TASK DETAILS
A single total is needed, the number of lines of this listing that contain the string "casing".

ENTRIES SHOWN
# # # #

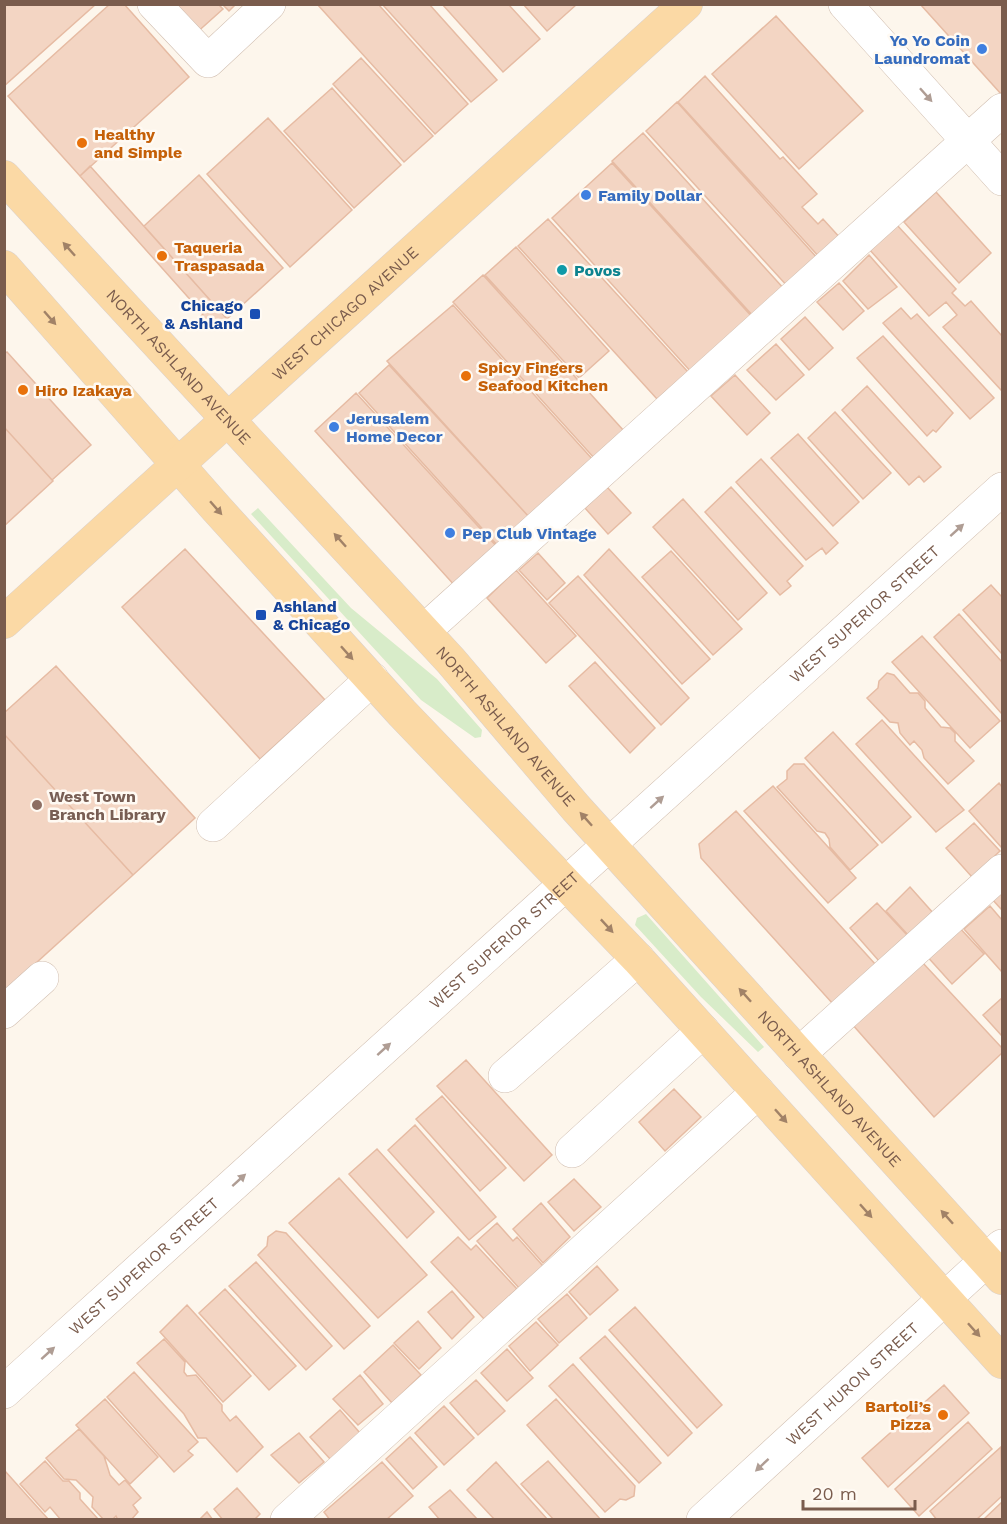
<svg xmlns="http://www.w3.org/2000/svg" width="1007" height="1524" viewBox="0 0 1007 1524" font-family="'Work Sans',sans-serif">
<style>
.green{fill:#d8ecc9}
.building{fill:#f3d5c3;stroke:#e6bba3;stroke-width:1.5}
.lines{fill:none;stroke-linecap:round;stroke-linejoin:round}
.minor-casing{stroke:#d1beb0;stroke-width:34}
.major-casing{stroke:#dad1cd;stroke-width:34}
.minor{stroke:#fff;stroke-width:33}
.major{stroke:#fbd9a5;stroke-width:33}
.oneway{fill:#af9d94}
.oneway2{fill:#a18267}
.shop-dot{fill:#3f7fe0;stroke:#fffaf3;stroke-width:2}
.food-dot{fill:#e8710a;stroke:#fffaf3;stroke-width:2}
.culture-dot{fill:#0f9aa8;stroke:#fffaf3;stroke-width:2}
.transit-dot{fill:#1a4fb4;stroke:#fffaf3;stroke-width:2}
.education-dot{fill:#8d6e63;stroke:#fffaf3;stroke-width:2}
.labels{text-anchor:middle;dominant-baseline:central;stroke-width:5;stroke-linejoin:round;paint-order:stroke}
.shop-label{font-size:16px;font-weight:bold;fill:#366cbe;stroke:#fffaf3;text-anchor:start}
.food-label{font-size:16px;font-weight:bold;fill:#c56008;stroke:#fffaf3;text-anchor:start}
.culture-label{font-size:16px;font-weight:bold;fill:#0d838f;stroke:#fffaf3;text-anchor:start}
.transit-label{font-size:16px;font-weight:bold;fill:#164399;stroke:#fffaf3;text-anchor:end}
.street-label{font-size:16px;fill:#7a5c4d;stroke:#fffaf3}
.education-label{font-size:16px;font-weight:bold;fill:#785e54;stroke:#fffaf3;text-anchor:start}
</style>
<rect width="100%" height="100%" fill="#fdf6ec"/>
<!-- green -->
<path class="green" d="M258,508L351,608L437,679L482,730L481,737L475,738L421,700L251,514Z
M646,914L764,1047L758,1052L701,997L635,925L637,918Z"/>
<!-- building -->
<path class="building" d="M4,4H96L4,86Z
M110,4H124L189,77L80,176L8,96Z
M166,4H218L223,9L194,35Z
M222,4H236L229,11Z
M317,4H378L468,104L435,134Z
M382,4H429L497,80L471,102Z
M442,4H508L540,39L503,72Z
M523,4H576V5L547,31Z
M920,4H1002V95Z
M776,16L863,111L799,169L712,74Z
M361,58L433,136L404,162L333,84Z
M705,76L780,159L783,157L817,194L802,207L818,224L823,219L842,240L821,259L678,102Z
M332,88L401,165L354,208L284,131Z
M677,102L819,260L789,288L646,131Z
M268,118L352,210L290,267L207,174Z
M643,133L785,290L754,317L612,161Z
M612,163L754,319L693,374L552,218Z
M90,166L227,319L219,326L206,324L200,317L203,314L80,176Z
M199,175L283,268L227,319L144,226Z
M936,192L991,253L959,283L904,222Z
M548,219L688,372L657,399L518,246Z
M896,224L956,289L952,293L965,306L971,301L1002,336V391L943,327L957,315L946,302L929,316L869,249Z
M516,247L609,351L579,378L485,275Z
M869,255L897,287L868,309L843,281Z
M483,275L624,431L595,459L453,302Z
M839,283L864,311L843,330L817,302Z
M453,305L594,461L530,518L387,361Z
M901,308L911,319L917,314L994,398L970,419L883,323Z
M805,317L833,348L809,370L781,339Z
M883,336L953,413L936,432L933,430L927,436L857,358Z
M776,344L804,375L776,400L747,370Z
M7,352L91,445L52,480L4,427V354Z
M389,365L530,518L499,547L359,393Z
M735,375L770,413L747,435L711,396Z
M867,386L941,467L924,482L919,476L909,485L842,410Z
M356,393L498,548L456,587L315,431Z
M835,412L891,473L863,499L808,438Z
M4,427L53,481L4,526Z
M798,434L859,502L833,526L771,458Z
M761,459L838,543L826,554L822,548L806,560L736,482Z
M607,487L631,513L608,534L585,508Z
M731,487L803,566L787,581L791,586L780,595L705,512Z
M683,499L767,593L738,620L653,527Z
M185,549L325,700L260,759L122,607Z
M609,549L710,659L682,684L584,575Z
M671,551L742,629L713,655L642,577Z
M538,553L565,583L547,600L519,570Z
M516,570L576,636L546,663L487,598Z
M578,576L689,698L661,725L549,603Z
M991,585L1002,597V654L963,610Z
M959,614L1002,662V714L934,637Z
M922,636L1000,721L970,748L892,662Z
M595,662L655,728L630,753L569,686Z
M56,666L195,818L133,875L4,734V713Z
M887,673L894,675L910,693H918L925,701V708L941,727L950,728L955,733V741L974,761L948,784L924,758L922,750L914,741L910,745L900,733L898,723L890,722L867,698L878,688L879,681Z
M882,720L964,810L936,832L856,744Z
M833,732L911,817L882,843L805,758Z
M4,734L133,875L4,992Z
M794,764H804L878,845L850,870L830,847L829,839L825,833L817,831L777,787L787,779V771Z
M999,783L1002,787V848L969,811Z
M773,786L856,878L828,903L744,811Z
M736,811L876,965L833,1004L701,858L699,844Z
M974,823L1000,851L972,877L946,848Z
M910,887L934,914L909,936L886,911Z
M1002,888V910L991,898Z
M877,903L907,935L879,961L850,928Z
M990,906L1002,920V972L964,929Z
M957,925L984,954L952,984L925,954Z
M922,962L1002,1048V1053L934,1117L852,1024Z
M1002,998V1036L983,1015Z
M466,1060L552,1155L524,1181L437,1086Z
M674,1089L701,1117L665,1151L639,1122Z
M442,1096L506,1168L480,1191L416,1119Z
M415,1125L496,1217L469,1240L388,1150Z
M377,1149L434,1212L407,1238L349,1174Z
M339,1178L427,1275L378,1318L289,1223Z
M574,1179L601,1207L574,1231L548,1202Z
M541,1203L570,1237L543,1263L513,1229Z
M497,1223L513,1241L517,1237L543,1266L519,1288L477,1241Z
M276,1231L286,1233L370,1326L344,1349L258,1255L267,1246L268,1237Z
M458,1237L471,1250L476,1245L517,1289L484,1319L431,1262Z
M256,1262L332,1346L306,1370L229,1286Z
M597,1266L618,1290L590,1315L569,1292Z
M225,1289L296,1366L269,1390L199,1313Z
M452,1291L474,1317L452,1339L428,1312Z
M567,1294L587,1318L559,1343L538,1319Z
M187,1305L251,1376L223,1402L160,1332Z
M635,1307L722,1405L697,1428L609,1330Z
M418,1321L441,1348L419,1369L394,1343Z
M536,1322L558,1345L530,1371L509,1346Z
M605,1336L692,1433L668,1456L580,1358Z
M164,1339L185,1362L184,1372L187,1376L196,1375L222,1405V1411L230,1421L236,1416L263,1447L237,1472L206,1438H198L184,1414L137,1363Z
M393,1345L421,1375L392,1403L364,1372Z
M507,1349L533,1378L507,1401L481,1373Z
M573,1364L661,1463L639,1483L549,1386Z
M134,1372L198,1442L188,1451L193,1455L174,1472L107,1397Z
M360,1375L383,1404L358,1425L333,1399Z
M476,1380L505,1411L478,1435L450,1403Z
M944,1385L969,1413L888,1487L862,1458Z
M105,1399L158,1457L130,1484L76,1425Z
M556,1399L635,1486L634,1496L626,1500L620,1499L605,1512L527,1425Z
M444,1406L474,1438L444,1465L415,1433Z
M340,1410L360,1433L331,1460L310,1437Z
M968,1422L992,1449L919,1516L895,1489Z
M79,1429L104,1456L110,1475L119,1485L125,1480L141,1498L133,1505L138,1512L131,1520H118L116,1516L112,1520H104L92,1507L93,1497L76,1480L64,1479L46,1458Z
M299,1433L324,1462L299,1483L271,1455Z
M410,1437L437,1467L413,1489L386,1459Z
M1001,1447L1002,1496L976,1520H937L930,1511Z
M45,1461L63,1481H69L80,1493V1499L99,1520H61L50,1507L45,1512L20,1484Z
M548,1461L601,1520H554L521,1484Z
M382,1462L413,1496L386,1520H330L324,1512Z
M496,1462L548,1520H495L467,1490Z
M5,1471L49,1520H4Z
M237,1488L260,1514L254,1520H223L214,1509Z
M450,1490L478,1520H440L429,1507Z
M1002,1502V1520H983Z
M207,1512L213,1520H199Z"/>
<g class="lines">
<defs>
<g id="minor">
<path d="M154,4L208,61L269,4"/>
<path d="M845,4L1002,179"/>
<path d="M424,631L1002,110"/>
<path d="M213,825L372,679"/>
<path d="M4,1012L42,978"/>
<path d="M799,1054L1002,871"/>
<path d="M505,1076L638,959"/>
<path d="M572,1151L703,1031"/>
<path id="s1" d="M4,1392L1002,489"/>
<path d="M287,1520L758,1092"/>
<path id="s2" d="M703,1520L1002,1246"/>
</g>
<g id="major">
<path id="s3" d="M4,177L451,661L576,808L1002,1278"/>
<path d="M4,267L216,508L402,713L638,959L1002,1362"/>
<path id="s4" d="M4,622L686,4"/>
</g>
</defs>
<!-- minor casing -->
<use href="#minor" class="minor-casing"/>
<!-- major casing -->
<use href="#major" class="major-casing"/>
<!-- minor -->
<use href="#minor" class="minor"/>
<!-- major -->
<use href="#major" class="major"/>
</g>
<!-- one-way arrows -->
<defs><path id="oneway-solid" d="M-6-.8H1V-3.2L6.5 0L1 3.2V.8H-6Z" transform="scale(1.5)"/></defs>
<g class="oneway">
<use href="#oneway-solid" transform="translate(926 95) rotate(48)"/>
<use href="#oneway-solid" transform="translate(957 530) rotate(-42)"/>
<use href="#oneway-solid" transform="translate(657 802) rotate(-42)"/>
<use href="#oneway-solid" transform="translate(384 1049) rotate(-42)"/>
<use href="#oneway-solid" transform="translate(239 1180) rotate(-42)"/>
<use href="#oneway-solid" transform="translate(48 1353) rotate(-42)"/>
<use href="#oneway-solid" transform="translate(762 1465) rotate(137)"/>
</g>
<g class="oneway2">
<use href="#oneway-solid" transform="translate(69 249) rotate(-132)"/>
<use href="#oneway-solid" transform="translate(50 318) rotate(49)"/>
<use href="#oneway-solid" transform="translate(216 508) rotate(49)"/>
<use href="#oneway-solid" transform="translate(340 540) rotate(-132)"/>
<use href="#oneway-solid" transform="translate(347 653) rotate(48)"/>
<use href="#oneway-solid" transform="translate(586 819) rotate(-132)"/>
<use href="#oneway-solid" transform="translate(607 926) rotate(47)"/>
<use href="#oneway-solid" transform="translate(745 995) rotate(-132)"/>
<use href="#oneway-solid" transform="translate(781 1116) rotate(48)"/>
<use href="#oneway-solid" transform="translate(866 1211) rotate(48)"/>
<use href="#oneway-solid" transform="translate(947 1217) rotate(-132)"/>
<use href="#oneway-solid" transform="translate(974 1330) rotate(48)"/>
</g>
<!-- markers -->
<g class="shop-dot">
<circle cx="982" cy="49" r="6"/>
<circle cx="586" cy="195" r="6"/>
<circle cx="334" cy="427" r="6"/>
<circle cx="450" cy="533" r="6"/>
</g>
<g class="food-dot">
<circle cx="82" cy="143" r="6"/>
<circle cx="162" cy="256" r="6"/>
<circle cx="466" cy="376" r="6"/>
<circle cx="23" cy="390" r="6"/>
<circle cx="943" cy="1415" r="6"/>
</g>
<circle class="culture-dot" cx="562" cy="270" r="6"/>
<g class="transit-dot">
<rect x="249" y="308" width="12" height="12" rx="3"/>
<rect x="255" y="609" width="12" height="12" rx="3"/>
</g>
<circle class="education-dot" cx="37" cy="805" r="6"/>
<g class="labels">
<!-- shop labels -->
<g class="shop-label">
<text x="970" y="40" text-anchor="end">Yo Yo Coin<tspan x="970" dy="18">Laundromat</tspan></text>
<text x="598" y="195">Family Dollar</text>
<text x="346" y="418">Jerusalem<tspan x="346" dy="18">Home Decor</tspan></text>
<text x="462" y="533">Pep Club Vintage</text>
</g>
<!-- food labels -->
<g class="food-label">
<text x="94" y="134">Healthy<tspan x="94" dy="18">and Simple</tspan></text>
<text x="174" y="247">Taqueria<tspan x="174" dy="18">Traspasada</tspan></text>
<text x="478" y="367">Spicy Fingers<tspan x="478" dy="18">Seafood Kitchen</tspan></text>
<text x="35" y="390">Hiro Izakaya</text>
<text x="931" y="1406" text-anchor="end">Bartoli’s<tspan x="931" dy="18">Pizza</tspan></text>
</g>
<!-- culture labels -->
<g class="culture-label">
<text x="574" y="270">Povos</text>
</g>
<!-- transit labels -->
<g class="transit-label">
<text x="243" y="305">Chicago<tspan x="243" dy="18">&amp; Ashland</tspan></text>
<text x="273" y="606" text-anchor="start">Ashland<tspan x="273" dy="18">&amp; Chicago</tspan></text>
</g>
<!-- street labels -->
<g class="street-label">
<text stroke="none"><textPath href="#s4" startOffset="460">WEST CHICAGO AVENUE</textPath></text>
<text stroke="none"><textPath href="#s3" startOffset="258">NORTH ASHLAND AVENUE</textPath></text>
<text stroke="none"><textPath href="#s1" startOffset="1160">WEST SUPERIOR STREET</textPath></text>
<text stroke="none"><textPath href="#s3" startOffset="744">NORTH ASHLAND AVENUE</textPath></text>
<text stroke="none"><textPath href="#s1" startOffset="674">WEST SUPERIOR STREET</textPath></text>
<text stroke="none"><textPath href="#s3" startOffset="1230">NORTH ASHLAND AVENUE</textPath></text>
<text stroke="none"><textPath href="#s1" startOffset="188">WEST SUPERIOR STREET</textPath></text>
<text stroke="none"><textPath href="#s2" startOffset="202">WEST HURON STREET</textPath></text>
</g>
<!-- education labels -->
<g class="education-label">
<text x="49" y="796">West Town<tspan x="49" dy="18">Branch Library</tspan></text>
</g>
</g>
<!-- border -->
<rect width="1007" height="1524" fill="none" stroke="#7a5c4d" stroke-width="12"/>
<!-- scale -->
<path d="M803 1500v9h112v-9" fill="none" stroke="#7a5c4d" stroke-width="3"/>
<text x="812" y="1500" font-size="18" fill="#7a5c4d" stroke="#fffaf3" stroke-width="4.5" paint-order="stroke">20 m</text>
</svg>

# # # #

WRITTEN RESPONSE
6